- _Task objective_:
The word "account" marks the lines to find; copy every such line from the data below.

┄┄┄┄┄┄┄┄┄┄┄┄┄┄┄┄┄┄┄┄

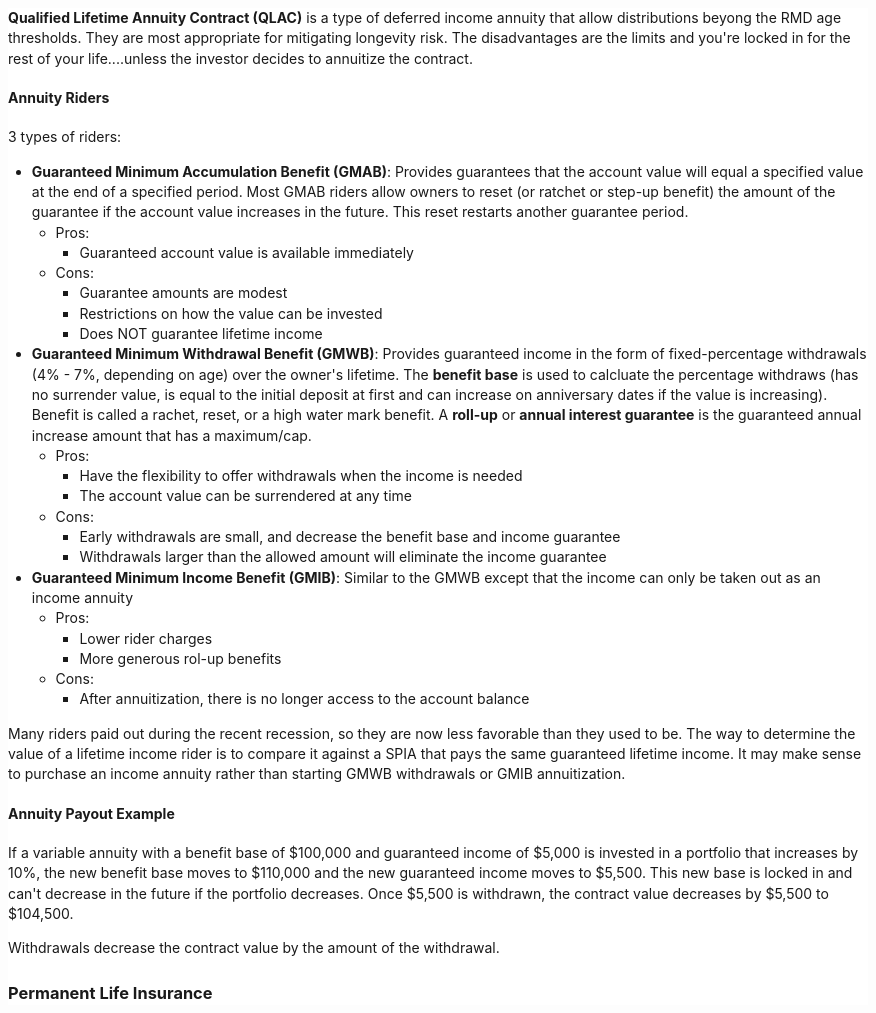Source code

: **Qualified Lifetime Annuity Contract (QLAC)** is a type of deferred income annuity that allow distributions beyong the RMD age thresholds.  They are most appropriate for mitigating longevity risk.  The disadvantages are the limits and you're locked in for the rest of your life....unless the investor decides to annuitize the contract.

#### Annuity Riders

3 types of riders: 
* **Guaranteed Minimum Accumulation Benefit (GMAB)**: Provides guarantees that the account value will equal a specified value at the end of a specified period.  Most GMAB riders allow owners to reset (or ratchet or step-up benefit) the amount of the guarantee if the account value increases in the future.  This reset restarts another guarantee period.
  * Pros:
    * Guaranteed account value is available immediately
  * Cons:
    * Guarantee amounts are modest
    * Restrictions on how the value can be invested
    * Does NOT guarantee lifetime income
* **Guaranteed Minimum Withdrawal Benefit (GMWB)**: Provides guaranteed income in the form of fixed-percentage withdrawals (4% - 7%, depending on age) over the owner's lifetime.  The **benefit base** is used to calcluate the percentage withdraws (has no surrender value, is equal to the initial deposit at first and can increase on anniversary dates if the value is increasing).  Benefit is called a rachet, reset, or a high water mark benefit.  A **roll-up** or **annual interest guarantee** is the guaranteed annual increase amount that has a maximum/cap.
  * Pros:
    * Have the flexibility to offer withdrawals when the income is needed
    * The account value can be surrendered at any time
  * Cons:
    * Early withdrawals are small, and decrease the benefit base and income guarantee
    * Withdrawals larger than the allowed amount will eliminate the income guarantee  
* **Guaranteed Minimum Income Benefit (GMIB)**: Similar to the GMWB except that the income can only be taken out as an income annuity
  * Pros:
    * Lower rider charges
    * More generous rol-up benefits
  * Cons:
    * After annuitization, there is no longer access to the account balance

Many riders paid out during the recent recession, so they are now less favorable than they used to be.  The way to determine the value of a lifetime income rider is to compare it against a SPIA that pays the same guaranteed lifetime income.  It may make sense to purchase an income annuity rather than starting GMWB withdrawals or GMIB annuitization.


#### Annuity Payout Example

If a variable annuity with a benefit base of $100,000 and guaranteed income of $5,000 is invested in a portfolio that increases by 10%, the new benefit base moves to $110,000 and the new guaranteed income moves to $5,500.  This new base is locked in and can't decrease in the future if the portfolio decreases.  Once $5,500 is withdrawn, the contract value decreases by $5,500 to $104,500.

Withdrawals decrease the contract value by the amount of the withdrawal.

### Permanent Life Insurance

┄┄┄┄┄┄┄┄┄┄┄┄┄┄┄┄┄┄┄┄

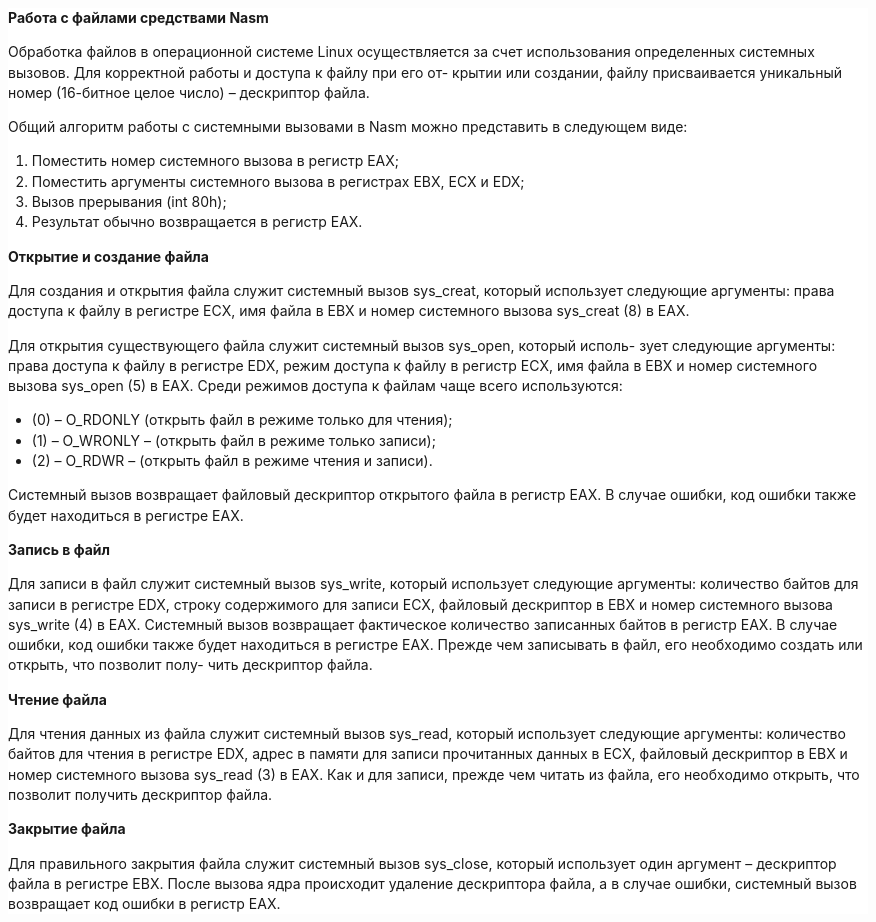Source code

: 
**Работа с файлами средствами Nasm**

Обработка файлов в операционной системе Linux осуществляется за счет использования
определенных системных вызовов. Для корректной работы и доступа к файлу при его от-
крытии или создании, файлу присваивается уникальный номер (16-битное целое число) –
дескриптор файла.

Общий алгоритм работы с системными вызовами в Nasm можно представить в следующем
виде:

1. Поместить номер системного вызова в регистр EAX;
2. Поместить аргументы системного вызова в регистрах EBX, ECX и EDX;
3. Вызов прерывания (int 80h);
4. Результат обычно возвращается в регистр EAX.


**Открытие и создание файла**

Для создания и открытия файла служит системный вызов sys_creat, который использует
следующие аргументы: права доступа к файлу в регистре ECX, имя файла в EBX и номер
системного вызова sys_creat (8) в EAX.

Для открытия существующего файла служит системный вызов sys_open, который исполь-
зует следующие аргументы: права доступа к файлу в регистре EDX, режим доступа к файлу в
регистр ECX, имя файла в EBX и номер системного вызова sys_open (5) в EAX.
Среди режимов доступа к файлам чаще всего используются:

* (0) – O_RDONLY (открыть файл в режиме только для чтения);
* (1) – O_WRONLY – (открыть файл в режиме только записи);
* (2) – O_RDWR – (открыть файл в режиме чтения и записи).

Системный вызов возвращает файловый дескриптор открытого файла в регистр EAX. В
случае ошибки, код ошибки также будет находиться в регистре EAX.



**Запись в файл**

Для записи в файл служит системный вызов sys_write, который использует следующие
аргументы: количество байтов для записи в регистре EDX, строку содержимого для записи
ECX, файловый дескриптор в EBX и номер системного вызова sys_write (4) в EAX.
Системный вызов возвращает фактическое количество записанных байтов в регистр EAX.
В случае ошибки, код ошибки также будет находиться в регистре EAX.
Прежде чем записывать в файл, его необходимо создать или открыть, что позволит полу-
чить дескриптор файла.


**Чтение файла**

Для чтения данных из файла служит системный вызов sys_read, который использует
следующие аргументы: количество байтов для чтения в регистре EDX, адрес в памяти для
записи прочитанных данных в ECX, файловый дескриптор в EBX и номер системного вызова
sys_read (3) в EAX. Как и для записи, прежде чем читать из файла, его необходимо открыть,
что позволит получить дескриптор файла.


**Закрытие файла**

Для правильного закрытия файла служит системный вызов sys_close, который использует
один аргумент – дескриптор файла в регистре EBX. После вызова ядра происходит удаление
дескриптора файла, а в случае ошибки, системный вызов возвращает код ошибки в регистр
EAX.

┄┄┄┄┄┄┄┄┄┄┄┄┄┄┄┄┄┄┄┄

- _Solution to the problem_:
* **Guaranteed Minimum Accumulation Benefit (GMAB)**: Provides guarantees that the account value will equal a specified value at the end of a specified period.  Most GMAB riders allow owners to reset (or ratchet or step-up benefit) the amount of the guarantee if the account value increases in the future.  This reset restarts another guarantee period.
    * Guaranteed account value is available immediately
    * The account value can be surrendered at any time
    * After annuitization, there is no longer access to the account balance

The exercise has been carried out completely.